Rajan has been thinking about the issue of landlessness. “Land redistribution is just an issue of planning, something that can be easily solved if the funds are utilised well. I read all the newspapers and watch all TV channels [to see how they cover Adivasi issues]. Only Janam TV (a channel with a saffron bend) does it well.”
Like Rajan, the NDA has also been doing its homework. On January 10, 2017, a rally was taken to the Wayanad district collector’s office under the banner of “SC-ST Morcha”, highlighting the issue of Adivasi landlessness. The narrative used was borrowed from autonomous Dalit-Adivasi movements, invoking land held illegally by plantations and ongoing land struggles in Chengara and Arippa.

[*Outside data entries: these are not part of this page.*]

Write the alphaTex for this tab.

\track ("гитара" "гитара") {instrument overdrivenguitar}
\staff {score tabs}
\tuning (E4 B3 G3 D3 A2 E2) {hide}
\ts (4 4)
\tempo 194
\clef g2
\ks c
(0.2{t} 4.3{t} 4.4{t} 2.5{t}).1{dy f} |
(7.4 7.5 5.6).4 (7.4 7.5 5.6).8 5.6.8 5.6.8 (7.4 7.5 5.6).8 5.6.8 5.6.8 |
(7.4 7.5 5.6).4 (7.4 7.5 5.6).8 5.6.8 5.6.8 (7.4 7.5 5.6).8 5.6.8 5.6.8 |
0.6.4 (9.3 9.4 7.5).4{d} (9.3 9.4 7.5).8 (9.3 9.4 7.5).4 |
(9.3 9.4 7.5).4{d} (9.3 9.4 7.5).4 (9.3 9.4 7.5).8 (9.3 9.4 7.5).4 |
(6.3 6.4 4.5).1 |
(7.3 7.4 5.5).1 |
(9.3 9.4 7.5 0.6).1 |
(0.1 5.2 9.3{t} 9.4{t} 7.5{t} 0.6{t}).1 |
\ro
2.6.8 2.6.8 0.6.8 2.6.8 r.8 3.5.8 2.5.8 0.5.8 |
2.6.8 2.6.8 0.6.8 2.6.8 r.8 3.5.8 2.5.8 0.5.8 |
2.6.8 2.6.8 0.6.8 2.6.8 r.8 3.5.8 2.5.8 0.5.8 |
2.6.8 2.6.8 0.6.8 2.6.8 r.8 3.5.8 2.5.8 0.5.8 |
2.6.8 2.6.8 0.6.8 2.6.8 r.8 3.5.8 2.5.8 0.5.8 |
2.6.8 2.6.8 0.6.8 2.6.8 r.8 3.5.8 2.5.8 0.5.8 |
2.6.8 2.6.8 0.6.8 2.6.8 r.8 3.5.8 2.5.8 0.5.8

The Paniya participants of the rally merely said they were following the others while coming down to the collector’s office.
Land is thus proving to be an Achilles’ heel in Kerala politics for the Sangh to make inroads into the Adivasi settlements.
The rally by BJP in the district headquarters of Wayanad. The banner reads: “Thousands of Landless Adivasi households, households without pattayam, increasing atrocities against the Adivasis: Collectorate march and rally: SC-ST Morcha District Committee, Wayanad”. Credit: Sudheesh R.C.
What is land?
Dalit leader Jignesh Mevani’s rallying call of “Keep your cow’s tail, give us our land” has once again highlighted at the national level the significance of land for marginalised social groups. Fifteen years on, Muthanga still reminds the Kerala society of its unfulfilled land promises to the Adivasis.
At the same time, land is not a static entity. In the context of Adivasi landlessness in Kerala, land has become a record of the changing patterns of tussles between different political groups to bring the Adivasis under their fold and gain/retain visibility. It is also a register of structural changes happening around. Land acquires meaning through the specific permutations of prevailing notions of value, legal-administrative instruments used to control access and intergenerational changes in aspirations, among others. Rajan, Gopalan and Geetha are all navigating these features of land through their own struggles.
Land redistribution that does not take these complexities into account is likely to remain merely land distribution, devoid of its egalitarian spirit.
Note: Names of people have been changed to protect their identity.
Sudheesh R.C. is a DPhil candidate at the department of international development, University of Oxford. His work engages with the impacts of agrarian change and land policies on landless Adivasis in Kerala.